Module for exporting openscpca annotations#172
Conversation
jashapiro
left a comment
There was a problem hiding this comment.
Overall this looks good!
I like keeping the flexibility to name columns flexibly, so having the column names as part of the output seems reasonable to me.
My main suggestion is to wrap up the annotation metadata into a tuple to make keeping track of what goes where for the annotation columns a bit easier and more flexible.
One thought I had at the end was that you could have default values for the columns as well, implemented as something like:
--annotation_column "${annotation_metadata.annotation_column ?: "openscpca_celltype_annotation" }" \
But now maybe I don't think that adds much, since you will require something in the output anyway...
modules/export-annotations/resources/usr/bin/export-celltype-json.R
Outdated
Show resolved
Hide resolved
Co-authored-by: Joshua Shapiro <josh.shapiro@ccdatalab.org>
…enscpca-annotations
|
I took the suggestion to wrap the metadata in a tuple, but chose not to add a default for the columns since I want to make sure there actually is a column that should be ported over. Otherwise it doesn't really make sense to have an empty column. I also added an annotations bucket for the stub profile otherwise it complains when running the Ewing project. I will file an issue to add some information to docs about how to format the output tuples for annotation modules, but otherwise this should be ready for another look. |
jashapiro
left a comment
There was a problem hiding this comment.
LGTM, with a small update to a comment to clarify that we are using a metadata map (dictionary) with specific keys.
Otherwise this looks good (though there is some kind of conflict that needs to be resolved now)
Co-authored-by: Joshua Shapiro <josh.shapiro@ccdatalab.org>
…enscpca-annotations
Closes #161
Here I'm adding a module to be used for formatting and exporting annotations from OpenScPCA as JSON files to use as input to
scpca-nf. The new module is namedexport_annotationsand takes as input a channel with TSV files from annotation modules. It just runs one process which is an R script to create the JSON file using the TSV file as input. The JSON file includes an array of barcodes, cell type annotations, ontology IDs if present, workflow version, release date and the name of the original analysis module. These files are saved to the annotations bucket within the folder corresponding to that data release, following the same organization as the main workflow results output.I made this into a separate module that gets run at the end using inputs from the annotation modules. This is currently just Ewings, but the idea would be to combine all the annotation outputs into a single channel to use as input to this module. Alternatively, I could run this as a separate process at the end of each annotation module and not in the main workflow, but I thought that would be harder to maintain.

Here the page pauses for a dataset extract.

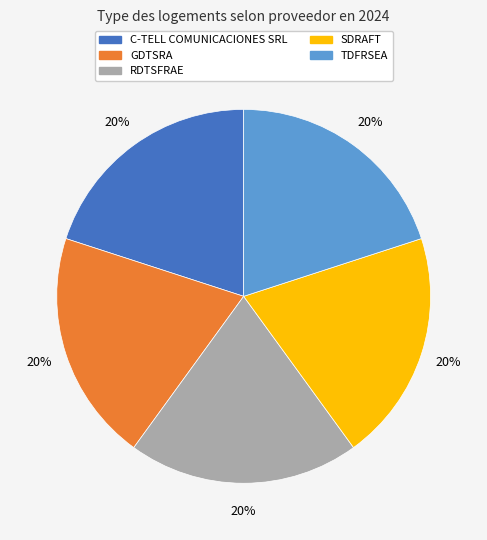

Is there any slice that represents more than half of the pie?

No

I think the main thing we should figure out here is the approach to passing in the column names for where the annotations are in each TSV. Currently I have it set up so there are two arguments to the script, one for the annotation column and one for the ontology column. This is because right now, we don't have a standard naming convention for what the columns should be named when they are output in the TSV files from an annotation module. For example, the Ewing columns are
ewing_annotationandewing_ontology. I think there are a few different approaches we could take here:openscpca_celltype_annotationcolumn in the TSV files and remove the arguments alltogether. With this option additional annotation columns can be present, but whatever is getting ported over must be in those columns.OpenScPCA-analysisthat uses these annotation columns.Another thing I wanted to note is that I think we should set a standard expectation of what the output tuples and TSV files should be from cell type annotation modules so that they can be used as input to format the annotations. Once we decide what that is we should update the docs for porting modules to include that information.
I did test this and successfully made JSON files that can be easily read into R as a data frame.